Stored data
....................

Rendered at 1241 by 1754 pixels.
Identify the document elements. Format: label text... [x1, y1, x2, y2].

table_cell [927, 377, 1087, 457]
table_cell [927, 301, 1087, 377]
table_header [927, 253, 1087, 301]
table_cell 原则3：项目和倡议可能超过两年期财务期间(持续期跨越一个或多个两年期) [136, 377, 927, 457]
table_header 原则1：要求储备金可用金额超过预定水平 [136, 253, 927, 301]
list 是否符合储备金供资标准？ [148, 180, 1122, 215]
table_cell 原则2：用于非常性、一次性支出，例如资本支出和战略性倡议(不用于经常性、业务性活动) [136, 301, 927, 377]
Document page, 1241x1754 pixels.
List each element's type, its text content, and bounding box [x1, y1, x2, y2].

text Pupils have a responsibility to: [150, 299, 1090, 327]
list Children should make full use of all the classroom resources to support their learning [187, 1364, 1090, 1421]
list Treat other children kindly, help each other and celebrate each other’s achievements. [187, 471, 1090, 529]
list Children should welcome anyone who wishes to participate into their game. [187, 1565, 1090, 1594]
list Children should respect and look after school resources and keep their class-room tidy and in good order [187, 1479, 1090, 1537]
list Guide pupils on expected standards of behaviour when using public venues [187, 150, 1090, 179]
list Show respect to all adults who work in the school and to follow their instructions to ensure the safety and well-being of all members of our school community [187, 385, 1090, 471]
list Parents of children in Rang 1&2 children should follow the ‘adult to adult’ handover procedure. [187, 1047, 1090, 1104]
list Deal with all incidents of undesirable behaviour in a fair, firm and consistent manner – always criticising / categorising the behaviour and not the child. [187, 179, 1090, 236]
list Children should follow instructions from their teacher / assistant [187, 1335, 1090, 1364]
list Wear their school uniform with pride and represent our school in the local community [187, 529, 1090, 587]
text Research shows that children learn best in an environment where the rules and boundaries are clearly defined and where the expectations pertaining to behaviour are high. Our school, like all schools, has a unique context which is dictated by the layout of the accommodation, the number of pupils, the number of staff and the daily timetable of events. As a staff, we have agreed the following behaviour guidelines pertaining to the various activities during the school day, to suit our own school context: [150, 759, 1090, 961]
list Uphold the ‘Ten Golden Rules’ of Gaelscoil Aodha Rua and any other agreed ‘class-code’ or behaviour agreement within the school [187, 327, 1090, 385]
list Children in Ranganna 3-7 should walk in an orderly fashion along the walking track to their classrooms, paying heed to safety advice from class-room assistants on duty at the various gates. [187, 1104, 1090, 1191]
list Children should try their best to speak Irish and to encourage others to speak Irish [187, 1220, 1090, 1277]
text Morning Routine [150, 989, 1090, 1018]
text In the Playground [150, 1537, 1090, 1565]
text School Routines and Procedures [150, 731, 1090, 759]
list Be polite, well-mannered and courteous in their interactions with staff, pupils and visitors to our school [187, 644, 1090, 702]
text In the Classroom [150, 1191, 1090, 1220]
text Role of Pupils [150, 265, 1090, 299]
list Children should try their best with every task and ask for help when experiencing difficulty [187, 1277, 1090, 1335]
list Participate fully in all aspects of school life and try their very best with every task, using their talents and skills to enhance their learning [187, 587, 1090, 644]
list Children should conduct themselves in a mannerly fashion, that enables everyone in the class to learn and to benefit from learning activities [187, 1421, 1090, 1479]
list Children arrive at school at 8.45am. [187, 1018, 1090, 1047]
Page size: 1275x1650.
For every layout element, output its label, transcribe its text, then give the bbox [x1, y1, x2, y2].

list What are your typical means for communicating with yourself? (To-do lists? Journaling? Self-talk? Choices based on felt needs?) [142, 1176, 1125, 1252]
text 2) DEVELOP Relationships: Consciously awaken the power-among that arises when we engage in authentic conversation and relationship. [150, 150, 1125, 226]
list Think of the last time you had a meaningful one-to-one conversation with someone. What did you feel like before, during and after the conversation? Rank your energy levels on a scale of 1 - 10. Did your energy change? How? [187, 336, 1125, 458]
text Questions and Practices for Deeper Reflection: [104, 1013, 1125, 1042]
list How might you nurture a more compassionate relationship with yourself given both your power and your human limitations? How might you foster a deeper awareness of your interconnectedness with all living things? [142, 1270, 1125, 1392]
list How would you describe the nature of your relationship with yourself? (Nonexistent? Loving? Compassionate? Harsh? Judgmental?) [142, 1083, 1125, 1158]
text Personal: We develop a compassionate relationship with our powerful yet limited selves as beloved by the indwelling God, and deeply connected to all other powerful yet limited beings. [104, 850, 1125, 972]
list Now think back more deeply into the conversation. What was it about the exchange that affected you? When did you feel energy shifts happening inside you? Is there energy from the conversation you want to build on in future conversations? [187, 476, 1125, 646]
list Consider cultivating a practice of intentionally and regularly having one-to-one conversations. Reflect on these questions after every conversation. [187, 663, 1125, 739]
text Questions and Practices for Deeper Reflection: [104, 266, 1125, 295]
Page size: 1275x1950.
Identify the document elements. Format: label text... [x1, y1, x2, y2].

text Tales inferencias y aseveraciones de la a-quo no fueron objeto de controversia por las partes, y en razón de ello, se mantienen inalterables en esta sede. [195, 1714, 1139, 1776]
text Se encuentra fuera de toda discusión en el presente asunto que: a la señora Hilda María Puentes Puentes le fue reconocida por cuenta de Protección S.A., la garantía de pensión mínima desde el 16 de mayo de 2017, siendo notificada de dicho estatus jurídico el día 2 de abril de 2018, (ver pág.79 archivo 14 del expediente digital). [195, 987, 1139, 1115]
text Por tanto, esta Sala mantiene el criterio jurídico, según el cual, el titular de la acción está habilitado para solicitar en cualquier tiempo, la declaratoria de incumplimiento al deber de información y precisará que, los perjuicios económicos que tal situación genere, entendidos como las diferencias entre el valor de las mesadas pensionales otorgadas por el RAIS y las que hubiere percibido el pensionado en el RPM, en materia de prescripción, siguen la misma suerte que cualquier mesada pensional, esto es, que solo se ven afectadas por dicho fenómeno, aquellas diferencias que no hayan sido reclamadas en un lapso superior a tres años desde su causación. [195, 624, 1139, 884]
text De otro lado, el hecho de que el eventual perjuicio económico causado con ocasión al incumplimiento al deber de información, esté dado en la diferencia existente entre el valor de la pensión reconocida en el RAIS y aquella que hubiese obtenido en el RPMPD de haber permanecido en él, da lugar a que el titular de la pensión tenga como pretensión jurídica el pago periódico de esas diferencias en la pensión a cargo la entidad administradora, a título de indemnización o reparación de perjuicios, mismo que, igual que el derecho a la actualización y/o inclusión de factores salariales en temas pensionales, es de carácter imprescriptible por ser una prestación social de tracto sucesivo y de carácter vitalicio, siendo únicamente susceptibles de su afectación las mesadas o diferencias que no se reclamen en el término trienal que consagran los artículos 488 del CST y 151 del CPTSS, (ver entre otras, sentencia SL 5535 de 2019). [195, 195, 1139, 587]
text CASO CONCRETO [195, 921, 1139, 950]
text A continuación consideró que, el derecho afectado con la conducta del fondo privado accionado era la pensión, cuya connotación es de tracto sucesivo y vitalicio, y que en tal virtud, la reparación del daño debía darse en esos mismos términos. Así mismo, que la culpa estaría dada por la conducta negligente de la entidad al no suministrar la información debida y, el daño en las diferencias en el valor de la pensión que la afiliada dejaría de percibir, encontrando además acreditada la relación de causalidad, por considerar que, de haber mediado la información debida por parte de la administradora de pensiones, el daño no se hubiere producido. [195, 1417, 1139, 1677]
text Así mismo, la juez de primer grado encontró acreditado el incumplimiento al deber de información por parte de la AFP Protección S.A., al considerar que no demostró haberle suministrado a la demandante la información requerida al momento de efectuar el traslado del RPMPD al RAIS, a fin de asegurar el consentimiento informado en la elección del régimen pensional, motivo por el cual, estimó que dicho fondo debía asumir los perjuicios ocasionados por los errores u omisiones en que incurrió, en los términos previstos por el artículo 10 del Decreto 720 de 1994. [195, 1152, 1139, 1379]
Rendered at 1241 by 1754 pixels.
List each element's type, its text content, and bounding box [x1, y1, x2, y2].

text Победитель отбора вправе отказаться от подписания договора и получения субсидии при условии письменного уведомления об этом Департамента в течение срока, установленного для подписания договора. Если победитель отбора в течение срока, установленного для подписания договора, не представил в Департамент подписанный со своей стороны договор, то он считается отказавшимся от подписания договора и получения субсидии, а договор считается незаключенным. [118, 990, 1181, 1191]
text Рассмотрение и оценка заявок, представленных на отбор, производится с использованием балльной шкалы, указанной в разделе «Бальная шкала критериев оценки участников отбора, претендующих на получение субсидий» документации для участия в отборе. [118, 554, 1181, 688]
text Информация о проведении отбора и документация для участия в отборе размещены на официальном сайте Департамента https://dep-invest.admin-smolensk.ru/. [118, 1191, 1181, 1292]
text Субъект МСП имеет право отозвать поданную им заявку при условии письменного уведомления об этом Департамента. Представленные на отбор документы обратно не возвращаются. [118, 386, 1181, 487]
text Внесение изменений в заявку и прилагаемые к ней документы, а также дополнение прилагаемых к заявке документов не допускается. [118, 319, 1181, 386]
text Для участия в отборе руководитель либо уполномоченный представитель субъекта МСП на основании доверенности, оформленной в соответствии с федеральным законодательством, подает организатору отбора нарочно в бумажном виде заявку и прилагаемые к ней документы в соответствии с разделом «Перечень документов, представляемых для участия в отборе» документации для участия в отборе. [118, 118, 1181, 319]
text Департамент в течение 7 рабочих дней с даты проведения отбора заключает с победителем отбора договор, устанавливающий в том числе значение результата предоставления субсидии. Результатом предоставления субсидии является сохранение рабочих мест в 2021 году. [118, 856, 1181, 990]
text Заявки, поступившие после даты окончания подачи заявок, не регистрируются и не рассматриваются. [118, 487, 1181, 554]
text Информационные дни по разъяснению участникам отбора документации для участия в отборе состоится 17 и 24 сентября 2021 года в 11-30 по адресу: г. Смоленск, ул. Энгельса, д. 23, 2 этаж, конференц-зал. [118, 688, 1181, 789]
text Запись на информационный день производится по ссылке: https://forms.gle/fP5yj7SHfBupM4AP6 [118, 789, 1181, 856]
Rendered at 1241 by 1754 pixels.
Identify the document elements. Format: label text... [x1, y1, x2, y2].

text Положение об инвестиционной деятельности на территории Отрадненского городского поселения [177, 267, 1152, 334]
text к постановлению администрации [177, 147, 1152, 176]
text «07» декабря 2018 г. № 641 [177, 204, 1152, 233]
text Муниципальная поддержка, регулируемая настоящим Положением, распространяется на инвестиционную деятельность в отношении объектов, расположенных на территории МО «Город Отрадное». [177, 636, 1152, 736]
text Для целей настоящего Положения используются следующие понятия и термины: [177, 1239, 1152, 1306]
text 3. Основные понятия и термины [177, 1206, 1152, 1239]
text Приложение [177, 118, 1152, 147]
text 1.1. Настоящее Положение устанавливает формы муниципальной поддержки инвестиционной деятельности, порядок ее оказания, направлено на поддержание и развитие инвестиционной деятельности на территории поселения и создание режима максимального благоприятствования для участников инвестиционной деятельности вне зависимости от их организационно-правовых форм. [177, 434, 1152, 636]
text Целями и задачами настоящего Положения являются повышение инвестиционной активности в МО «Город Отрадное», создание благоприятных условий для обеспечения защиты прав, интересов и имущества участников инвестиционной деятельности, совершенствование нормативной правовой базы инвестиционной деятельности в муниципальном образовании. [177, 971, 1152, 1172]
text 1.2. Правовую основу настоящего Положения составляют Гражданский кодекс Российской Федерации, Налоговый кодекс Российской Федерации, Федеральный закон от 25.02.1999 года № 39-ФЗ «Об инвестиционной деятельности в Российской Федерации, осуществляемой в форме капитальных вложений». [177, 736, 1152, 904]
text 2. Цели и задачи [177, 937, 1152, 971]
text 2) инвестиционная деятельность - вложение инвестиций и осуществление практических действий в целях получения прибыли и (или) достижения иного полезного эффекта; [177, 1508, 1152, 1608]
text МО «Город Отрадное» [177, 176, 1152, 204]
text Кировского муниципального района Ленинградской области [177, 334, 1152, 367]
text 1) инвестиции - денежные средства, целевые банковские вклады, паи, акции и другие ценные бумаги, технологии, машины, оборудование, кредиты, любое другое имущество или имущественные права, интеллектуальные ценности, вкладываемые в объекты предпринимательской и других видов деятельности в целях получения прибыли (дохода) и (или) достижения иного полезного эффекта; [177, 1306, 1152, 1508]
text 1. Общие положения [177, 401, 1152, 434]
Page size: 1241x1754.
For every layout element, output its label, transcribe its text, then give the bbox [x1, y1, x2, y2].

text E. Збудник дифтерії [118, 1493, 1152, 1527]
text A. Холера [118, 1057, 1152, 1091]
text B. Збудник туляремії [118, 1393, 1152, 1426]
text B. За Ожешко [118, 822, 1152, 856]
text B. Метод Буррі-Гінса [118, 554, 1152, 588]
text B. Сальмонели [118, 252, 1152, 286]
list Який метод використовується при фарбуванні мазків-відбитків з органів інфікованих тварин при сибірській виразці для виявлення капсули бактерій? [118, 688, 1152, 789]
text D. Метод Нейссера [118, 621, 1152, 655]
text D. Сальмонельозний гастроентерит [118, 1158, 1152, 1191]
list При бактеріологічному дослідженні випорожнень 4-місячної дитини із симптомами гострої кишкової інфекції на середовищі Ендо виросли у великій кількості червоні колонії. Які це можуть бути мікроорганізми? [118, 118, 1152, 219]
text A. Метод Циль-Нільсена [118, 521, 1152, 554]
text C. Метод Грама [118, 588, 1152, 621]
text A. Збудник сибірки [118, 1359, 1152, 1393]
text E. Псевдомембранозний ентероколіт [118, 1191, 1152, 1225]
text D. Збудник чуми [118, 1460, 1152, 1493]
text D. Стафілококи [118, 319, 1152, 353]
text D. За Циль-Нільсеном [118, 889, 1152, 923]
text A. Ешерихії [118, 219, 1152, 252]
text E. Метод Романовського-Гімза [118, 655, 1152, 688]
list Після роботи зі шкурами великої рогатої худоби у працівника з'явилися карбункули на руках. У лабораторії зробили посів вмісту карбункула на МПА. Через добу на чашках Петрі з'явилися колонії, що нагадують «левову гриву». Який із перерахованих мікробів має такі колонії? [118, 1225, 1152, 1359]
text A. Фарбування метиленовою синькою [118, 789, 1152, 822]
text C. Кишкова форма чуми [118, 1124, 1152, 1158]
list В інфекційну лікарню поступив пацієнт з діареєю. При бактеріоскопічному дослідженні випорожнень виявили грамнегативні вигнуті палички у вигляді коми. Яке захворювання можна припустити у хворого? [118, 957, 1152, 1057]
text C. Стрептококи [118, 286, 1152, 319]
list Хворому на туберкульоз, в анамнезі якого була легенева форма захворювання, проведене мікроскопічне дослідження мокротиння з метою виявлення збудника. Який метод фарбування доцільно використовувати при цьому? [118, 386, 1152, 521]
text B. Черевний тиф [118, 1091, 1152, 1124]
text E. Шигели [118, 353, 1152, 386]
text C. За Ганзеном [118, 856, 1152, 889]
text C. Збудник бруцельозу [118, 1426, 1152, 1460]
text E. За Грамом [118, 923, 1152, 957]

....................

Your instructions
Filter the entries and copy out every line with the word "behaviour".

Solution to this exercise
list Guide pupils on expected standards of behaviour when using public venues [187, 150, 1090, 179]
list Deal with all incidents of undesirable behaviour in a fair, firm and consistent manner – always criticising / categorising the behaviour and not the child. [187, 179, 1090, 236]
text Research shows that children learn best in an environment where the rules and boundaries are clearly defined and where the expectations pertaining to behaviour are high. Our school, like all schools, has a unique context which is dictated by the layout of the accommodation, the number of pupils, the number of staff and the daily timetable of events. As a staff, we have agreed the following behaviour guidelines pertaining to the various activities during the school day, to suit our own school context: [150, 759, 1090, 961]
list Uphold the ‘Ten Golden Rules’ of Gaelscoil Aodha Rua and any other agreed ‘class-code’ or behaviour agreement within the school [187, 327, 1090, 385]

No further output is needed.